» **PERINTAH KERJA**
Lanjutkan kutipan dokumen tentang teknik berdharma wacana, mulai tepat setelah kalimat terakhirnya.

» **KUTIPAN DOKUMEN**
LAIN-LAIN



TEKNIK SINGKAT BERDHARMA WACANA*

I. Pengertian dan Tujuan
1.1 Pengertian
            Dharma wacana mengandung arti mewacanakan Dharma ditengah-tengah masyarakat. Kata ini berasal dari bahasa sansekerta wacana yang berkaitan dengan kebenaran atau spiritual. Didalam bahasa latin di kenal dengan istilah oratori. Kegiatan mewacakan Dharma ini di masa lalu di sebut Upanisad. Terminilogi Upanisad atau Upanisada mengandung arti dan sifat yang Rahasyapadesa dan merupakan bagian dari kitab sruti. Pada masa yang lalu ajaran upanisad sering di hubungkan dengan “pawesik” yakni rahasia yang di berikan oleh seorang guru kerohanian kepada siswa atau muridnya dalam jumlah yang sangat terbatas. Dengan istilah Dharma Wacana di maksudkan sebagai methode penerangan Agama Hindu yang di berikan secara umum kepada umat hindu sesuai dengan sifat, tema,  bentuk, jenis  kegiatan keagamaan yang di laksanakan menurut desa (tempat), kala (waktu) dan patra (keadaan).

            Banyak orang yang beranggapan, bahwa kepandaian berdharma wacana adalah masalah bakat dari keturunan artinya kemampuan pendharma wacana itu karena bakat atau minat di samping hobi yang di milikinya. Tanpa adanya bakat atau minat tentu saja akan mengalami kesulitan dalam berdharmawacana, karenaitu mental, fisik dan rohani harus mantap. Ini adalah pendapat yang tidak sepenuhnya benar tetapi tetapi mempengaruhi seseorang pendharma wacana untuk tampil baik dalam menyampaikan, mengutarakan dharma wacananya laksana singa podium nan menawan. Namun sesungguhnya kunci utama bagi seorang pendharma wacana yang baik adalah karena ada kemauan pada dirinya, hal ini tentu diawali dengan kesucian, kemurnian dan kebenaran tanpa melupakan manusianya, metodenya, materinya, bahasanya, situasi dan kondisinya betul-betul dikuasai sehingga tidak ada kesulitan yang berarti bagi pelaksana. Dengan adanya kemauan diri yang kuat untuk dapat untuk dapat berdharma wacana dengan baik, maka yang bersangkutan akan berusaha mengerti, memahami, mendalami seluk beluk masalah dharma wacana sebelum akhirnya di praktekkan. Dengan sikap seperti inilah yang dapat menjadikan seorang laksana singa podium, jika tampil membawakan dharama wacana dengan memperoleh kesuksesan seperti yang di harapkannya.

» **INFORMASI YANG DIBERIKAN**
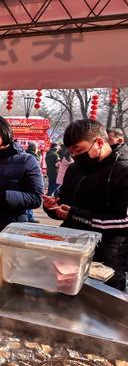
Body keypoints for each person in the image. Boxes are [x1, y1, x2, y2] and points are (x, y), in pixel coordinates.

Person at [43, 119, 128, 290]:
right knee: (64, 298)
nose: (74, 156)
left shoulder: (123, 171)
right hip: (71, 249)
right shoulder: (75, 169)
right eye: (71, 151)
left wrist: (76, 215)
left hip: (108, 256)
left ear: (98, 142)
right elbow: (64, 202)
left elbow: (124, 221)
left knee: (101, 306)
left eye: (78, 150)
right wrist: (52, 207)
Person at [25, 142, 42, 223]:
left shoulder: (28, 155)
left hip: (30, 182)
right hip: (29, 182)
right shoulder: (31, 157)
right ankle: (29, 218)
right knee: (29, 200)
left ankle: (30, 217)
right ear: (35, 149)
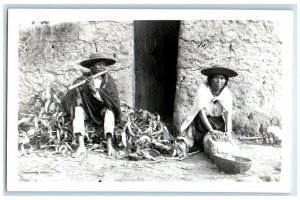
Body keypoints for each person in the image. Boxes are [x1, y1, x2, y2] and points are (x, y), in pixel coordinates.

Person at [62, 52, 121, 157]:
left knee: (110, 111)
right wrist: (78, 92)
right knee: (78, 110)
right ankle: (81, 146)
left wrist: (95, 90)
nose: (102, 67)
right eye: (99, 64)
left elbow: (113, 100)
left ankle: (109, 145)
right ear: (91, 67)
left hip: (102, 111)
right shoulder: (82, 79)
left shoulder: (108, 80)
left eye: (104, 64)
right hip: (89, 111)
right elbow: (69, 98)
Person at [177, 64, 239, 159]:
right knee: (195, 142)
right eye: (216, 78)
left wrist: (228, 131)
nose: (219, 81)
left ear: (226, 80)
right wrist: (210, 130)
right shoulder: (203, 90)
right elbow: (201, 113)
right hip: (202, 123)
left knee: (222, 142)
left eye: (222, 78)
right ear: (210, 79)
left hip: (218, 124)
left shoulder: (226, 93)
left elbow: (227, 114)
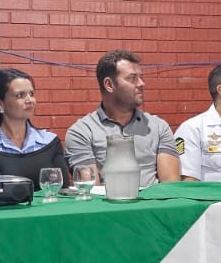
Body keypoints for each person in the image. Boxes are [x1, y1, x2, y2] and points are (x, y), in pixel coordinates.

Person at [65, 49, 181, 186]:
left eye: (141, 77)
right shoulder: (82, 132)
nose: (141, 84)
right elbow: (89, 189)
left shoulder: (158, 127)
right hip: (108, 200)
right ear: (109, 85)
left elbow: (170, 185)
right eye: (132, 78)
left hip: (154, 199)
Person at [0, 68, 71, 180]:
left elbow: (62, 186)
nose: (30, 100)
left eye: (31, 94)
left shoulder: (50, 142)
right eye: (20, 95)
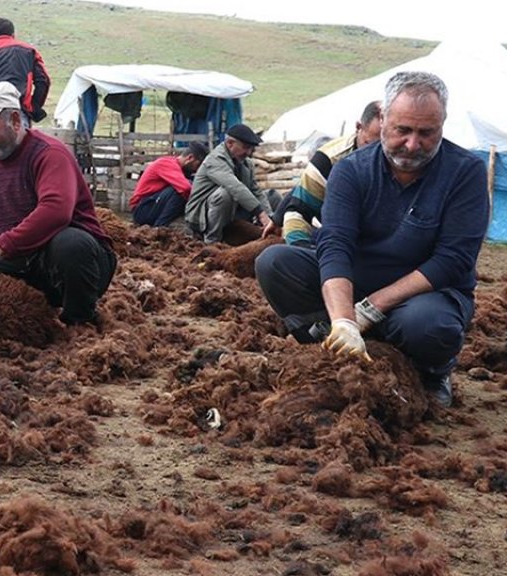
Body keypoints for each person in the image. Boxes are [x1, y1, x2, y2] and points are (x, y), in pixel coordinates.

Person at [254, 71, 488, 407]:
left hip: (424, 293)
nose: (412, 144)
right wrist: (344, 320)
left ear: (442, 126)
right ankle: (328, 342)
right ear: (384, 119)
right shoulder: (351, 171)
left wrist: (370, 309)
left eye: (426, 133)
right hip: (358, 280)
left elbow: (453, 259)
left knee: (429, 325)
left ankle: (433, 372)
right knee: (275, 263)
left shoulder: (465, 173)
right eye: (402, 130)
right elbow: (335, 244)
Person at [0, 82, 116, 325]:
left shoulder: (50, 155)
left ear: (16, 121)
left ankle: (79, 320)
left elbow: (55, 212)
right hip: (19, 263)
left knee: (71, 244)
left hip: (66, 265)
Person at [280, 101, 382, 246]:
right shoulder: (328, 159)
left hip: (390, 247)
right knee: (273, 259)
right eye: (369, 145)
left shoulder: (407, 158)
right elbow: (298, 211)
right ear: (359, 127)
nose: (377, 154)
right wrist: (300, 247)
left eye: (383, 146)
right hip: (340, 244)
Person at [183, 124, 279, 243]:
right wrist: (260, 213)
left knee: (272, 195)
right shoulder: (215, 160)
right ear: (230, 143)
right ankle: (212, 241)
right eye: (245, 147)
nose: (248, 152)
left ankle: (274, 231)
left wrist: (269, 217)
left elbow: (255, 191)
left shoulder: (246, 163)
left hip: (232, 212)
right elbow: (235, 187)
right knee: (225, 194)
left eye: (251, 148)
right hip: (203, 217)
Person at [129, 141, 209, 227]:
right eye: (198, 165)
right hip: (142, 209)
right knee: (179, 191)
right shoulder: (166, 164)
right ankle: (159, 228)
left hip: (153, 204)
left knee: (190, 184)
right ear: (190, 158)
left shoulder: (182, 170)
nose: (197, 170)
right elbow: (186, 188)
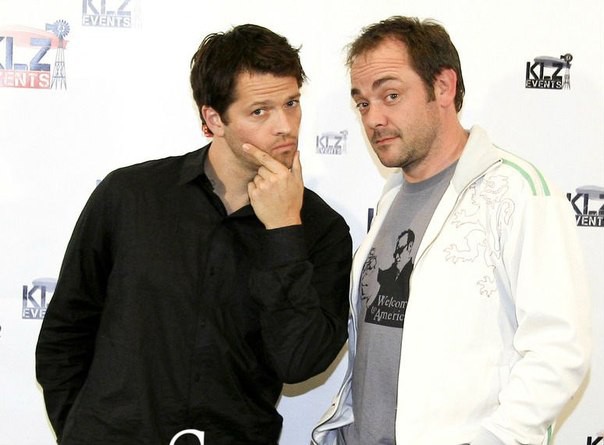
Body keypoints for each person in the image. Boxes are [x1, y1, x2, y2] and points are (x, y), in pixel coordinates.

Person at [35, 24, 352, 445]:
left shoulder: (322, 229)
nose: (285, 126)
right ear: (214, 119)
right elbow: (65, 334)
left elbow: (300, 362)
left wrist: (283, 230)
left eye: (291, 103)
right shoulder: (130, 196)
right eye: (259, 111)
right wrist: (82, 432)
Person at [312, 16, 591, 445]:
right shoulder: (391, 198)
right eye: (363, 103)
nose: (373, 119)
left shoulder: (518, 192)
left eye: (391, 95)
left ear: (443, 87)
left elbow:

» **JAWABAN TERTULIS**
1.2 Tujuan
            Dalam melaksanakan suatu kegiatan apapun itu, tentunya mengharapkan sesuatu hasil yang baik dan berguna sehingga tercapai sasaran yang diharapkan, begitupun dalam hal berdharma wacana yang secara langsung berkaitan dengan agama. Seperti yang telah kita ketahui bersama bahwa di dunia ini tidak ada mahkluk yang sempurna, tetapi ada usaha-usaha yang dilakukan untuk mencapai kesempurnaan itu, begitupun dalam hal berdharma wacana, adalah suatu usaha yang dilakukan untuk memperoleh kesempurnaan itu, yang dapat mengarahkan manusia kearah kemajuan serta menghindarkan diri dari kebodohan dan kemiskinan ataupun ketidak tahuan dari ajaran Weda, tujuan Dharma wacana itu sesungguhnya adalah tujuan agama Hindu juga yaitu, Moksrtham jagad hita ya caiti Dharma, yaitu memperoleh kebebasan dalam artian bebas dari penderitaan dan penjelmaan. Tujuan lain yang tidak jauh berbeda di jelaskan dalam buku Petunjuk Teknis Pelaksanan Dharma Wacana oleh team penyusun mengatakan bahwa Dharma Wacana bertujuan untuk meningkatkan pengetahuan keagamaan  masyarakat Hindu pada khususnya dalam meningkatkan sraddha dan bhakti sebagai pengamalan ajaran agama.
            Dengan demikian salah satu dari tujuan dharma wacana itu sendiri adalah untuk meningkatkan pemahaman keagamaan umat hindu (Sradha dan bhakti) yang di lakukan atau di sampaikan di depan mimbar atau khalayak ramai.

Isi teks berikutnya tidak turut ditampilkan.